Однажды явившись к Шубникову, Бурлакин увидел приятеля за кухонным столом с листами бумаги, глиняной чернильницей для фиолетовых чернил и древесной ручкой со стальным пером. Такие чернила и ручки увидишь теперь только в сберегательных кассах и на почте. Оттуда, наверное, они и прибыли на кухню Шубникова. На листе бумаги было написано: «Любови Николаевне X.», – а внизу более рослыми и сытными буквами: «Записка о повреждении нравов в Останкине». Было сочинено Шубниковым и начало первой фразы: «Взирая на нынешнее состояние Останкина моего, а также Сретенки…»
– Не считаешь ли, – поинтересовался Бурлакин, – что ты из потомков князя Щербатова, а стало быть, и из Рюриковичей?
– Нет, – скривился Шубников. – Щербатов был консерватором, глядел назад, я же верю во всемирное просвещение. Пока верю.
А к жанру записок Шубников обратился вот отчего. Цель его разговора с Любовью Николаевной не была достигнута. Вопреки своим желаниям Шубников по-прежнему обвешивал и обсчитывал покупателей, к тому же стал и грубить им. А что, если Любовь Николаевна находится в заблуждениях? Вдруг и при ее способностях как будто бы все знать или обо всем узнавать она ничего толком и не знала? И Шубников посчитал необходимым сесть за записки, которыми он вразумил бы Любовь Николаевну, открыл бы ей глаза на то, что в Останкине есть истинные пороки и истинные добродетели. И тогда, может, она бы прозрела, растрогалась и оценила натуру Шубникова, поняла бы, какие злые ветры и снеги заметали дорогу Шубникова ко всеобщей пользе, и поощрила бы наконец скромные, но благородные и подвижнические его желания.

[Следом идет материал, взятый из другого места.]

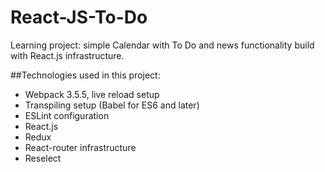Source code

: # React-JS-To-Do

Learning project: simple Calendar with To Do and news functionality build with React.js infrastructure.

##Technologies used in this project:
* Webpack 3.5.5, live reload setup
* Transpiling setup (Babel for ES6 and later)
* ESLint configuration
* React.js
* Redux
* React-router infrastructure
* Reselect
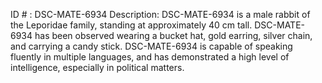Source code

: ID # : DSC-MATE-6934
Description: DSC-MATE-6934 is a male rabbit of the Leporidae family, standing at approximately 40 cm tall. DSC-MATE-6934 has been observed wearing a bucket hat, gold earring, silver chain, and carrying a candy stick. DSC-MATE-6934 is capable of speaking fluently in multiple languages, and has demonstrated a high level of intelligence, especially in political matters.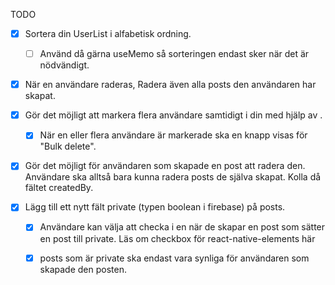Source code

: TODO

- [X] Sortera din UserList i alfabetisk ordning.
    - [ ] Använd då gärna useMemo så sorteringen endast sker när det är nödvändigt.

 - [X] När en användare raderas, Radera även alla posts den användaren har skapat.

 - [X] Gör det möjligt att markera flera användare samtidigt i din <FlatList> med hjälp av <Checkbox>.
    - [X] När en eller flera användare är markerade ska en knapp visas för "Bulk delete".

 - [X] Gör det möjligt för användaren som skapade en post att radera den. Användare ska alltså bara kunna radera posts de själva skapat. Kolla då fältet createdBy.

 - [X] Lägg till ett nytt fält private (typen boolean i firebase) på posts.
     - [X] Användare kan välja att checka i en <CheckBox> när de skapar en post som sätter en post till private. Läs om checkbox för react-native-elements här
    - [X] posts som är private ska endast vara synliga för användaren som skapade den posten.

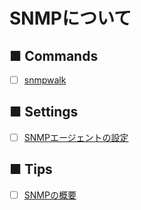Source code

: # SNMPについて
## ■ Commands
- [ ] [snmpwalk]()
## ■ Settings
- [ ] [SNMPエージェントの設定]()
## ■ Tips
- [ ] [SNMPの概要]()
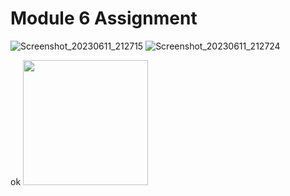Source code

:# Module 6 Assignment

![Screenshot_20230611_212715](https://github.com/HasibuliT/Module6Assignment/assets/66546794/22423974-5ab2-4a10-9e20-706f3f3d6bed)
![Screenshot_20230611_212724](https://github.com/HasibuliT/Module6Assignment/assets/66546794/6017e4a4-ebda-4be1-883e-5c1cd2b23449)


ok
<img src="https://github.com/HasibuliT/Module6Assignment/assets/66546794/22423974-5ab2-4a10-9e20-706f3f3d6bed" width="200" height="200">
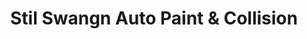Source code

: ---
title: "Stil Swangn Auto Paint & Collision"
url: /phoenix/stil-swangn-auto-paint-and-collision/
shop: car parts
---
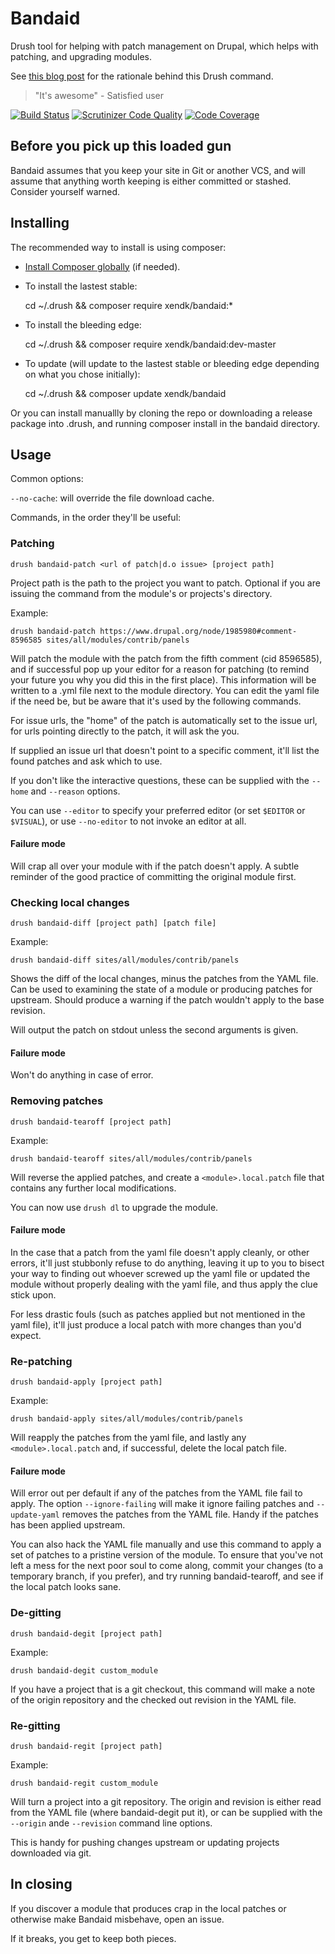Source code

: 
Bandaid
=======

Drush tool for helping with patch management on Drupal, which helps
with patching, and upgrading modules.

See [this blog post](http://xen.dk/en/2014/04/28/point-bandaid) for the rationale behind this Drush command.

> "It's awesome" - Satisfied user

[![Build Status](https://travis-ci.org/xendk/bandaid.svg?branch=master)](https://travis-ci.org/xendk/bandaid)
[![Scrutinizer Code Quality](https://scrutinizer-ci.com/g/xendk/bandaid/badges/quality-score.png?s=baaa588ceaaa77851eba8531f75ffe1ff188b5a7)](https://scrutinizer-ci.com/g/xendk/bandaid/)
[![Code Coverage](https://scrutinizer-ci.com/g/xendk/bandaid/badges/coverage.png?s=2bff1c11061ce10cb357fedbdd684465d40e959e)](https://scrutinizer-ci.com/g/xendk/bandaid/)

Before you pick up this loaded gun
----------------------------------

Bandaid assumes that you keep your site in Git or another VCS, and
will assume that anything worth keeping is either committed or
stashed. Consider yourself warned.

Installing
----------

The recommended way to install is using composer:

* [Install Composer globally](http://getcomposer.org/doc/00-intro.md#system-requirements) (if needed).

* To install the lastest stable:

    cd ~/.drush && composer require xendk/bandaid:*

* To install the bleeding edge:

    cd ~/.drush && composer require xendk/bandaid:dev-master

* To update (will update to the lastest stable or bleeding edge
  depending on what you chose initially):

    cd ~/.drush && composer update xendk/bandaid

Or you can install manuallly by cloning the repo or downloading a
release package into .drush, and running composer install in the
bandaid directory.

Usage
-----

Common options:

  `--no-cache`: will override the file download cache.

Commands, in the order they'll be useful:

### Patching ###

    drush bandaid-patch <url of patch|d.o issue> [project path]

Project path is the path to the project you want to patch. Optional if you are issuing the command from the module's or projects's directory.

Example:

    drush bandaid-patch https://www.drupal.org/node/1985980#comment-8596585 sites/all/modules/contrib/panels

Will patch the module with the patch from the fifth comment (cid
8596585), and if successful pop up your editor for a reason for
patching (to remind your future you why you did this in the first
place). This information will be written to a .yml file next to the
module directory. You can edit the yaml file if the need be, but be
aware that it's used by the following commands.

For issue urls, the "home" of the patch is automatically set to the
issue url, for urls pointing directly to the patch, it will ask the
you.

If supplied an issue url that doesn't point to a specific comment,
it'll list the found patches and ask which to use.

If you don't like the interactive questions, these can be supplied
with the `--home` and `--reason` options.

You can use `--editor` to specify your preferred editor (or set
`$EDITOR` or `$VISUAL`), or use `--no-editor` to not invoke an editor
at all.

#### Failure mode ####

Will crap all over your module with if the patch doesn't apply. A
subtle reminder of the good practice of committing the original module first.

### Checking local changes ###

    drush bandaid-diff [project path] [patch file]

Example:

    drush bandaid-diff sites/all/modules/contrib/panels

Shows the diff of the local changes, minus the patches from the YAML
file. Can be used to examining the state of a module or producing
patches for upstream. Should produce a warning if the patch wouldn't
apply to the base revision.

Will output the patch on stdout unless the second arguments is given.

#### Failure mode ####

Won't do anything in case of error.

### Removing patches ###

    drush bandaid-tearoff [project path]

Example:

    drush bandaid-tearoff sites/all/modules/contrib/panels

Will reverse the applied patches, and create a `<module>.local.patch`
file that contains any further local modifications.

You can now use `drush dl` to upgrade the module. 

#### Failure mode ####

In the case that a patch from the yaml file doesn't apply cleanly, or
other errors, it'll just stubbonly refuse to do anything, leaving it
up to you to bisect your way to finding out whoever screwed up the
yaml file or updated the module without properly dealing with the yaml
file, and thus apply the clue stick upon.

For less drastic fouls (such as patches applied but not mentioned in
the yaml file), it'll just produce a local patch with more changes
than you'd expect.

### Re-patching ###

    drush bandaid-apply [project path]

Example:

    drush bandaid-apply sites/all/modules/contrib/panels

Will reapply the patches from the yaml file, and lastly any
`<module>.local.patch` and, if successful, delete the local patch file.

#### Failure mode ####

Will error out per default if any of the patches from the YAML file
fail to apply. The option `--ignore-failing` will make it ignore
failing patches and `--update-yaml` removes the patches from the YAML
file. Handy if the patches has been applied upstream.

You can also hack the YAML file manually and use this command to apply
a set of patches to a pristine version of the module. To ensure that
you've not left a mess for the next poor soul to come along, commit
your changes (to a temporary branch, if you prefer), and try running
bandaid-tearoff, and see if the local patch looks sane.

### De-gitting ###

    drush bandaid-degit [project path]

Example:

    drush bandaid-degit custom_module

If you have a project that is a git checkout, this command will make a
note of the origin repository and the checked out revision in the YAML
file.

### Re-gitting ###

    drush bandaid-regit [project path]

Example:

    drush bandaid-regit custom_module

Will turn a project into a git repository. The origin and revision is
either read from the YAML file (where bandaid-degit put it), or can be
supplied with the `--origin` ande `--revision` command line options.

This is handy for pushing changes upstream or updating projects
downloaded via git.

In closing
----------

If you discover a module that produces crap in the local patches or
otherwise make Bandaid misbehave, open an issue.

If it breaks, you get to keep both pieces.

– Лукавишь ты! – сказал Бурлакин.
– Я не лукавлю! – обиделся Шубников. – И она это почувствует!
Тут и Бурлакин засомневался: а вдруг и не лукавит?
Записки давались Шубникову нелегко. Будто курсовая работа в институте, отказавшем ему в дипломе. Впрочем, курсовые работы Шубников в конце концов списывал. Сейчас списывать ему было неоткуда, но иногда его перо выводило отчего-то облаченные в камзолы и парики слова, совершенно несвойственные устной речи автора: «Умножились в Останкине искания способов без разбору, дабы оными ублажить сластолюбие… Несть в Останкине дружбы, ибо каждый жертвует другом для пользы своея…» Последнее утверждение покоробило Бурлакина, он сказал Шубникову: «Вот ты, значит, каков. Но ведь это тебе явилось небось именно из Щербатова… Однако учти. Ты называешь Щербатова консерватором, а он был прежде всего умен и честен. А ты?..» «Прозрение – вот что необходимо! – воскликнул Шубников. – Или озарение! А там уж возникнут и идея, и истина, и воля!»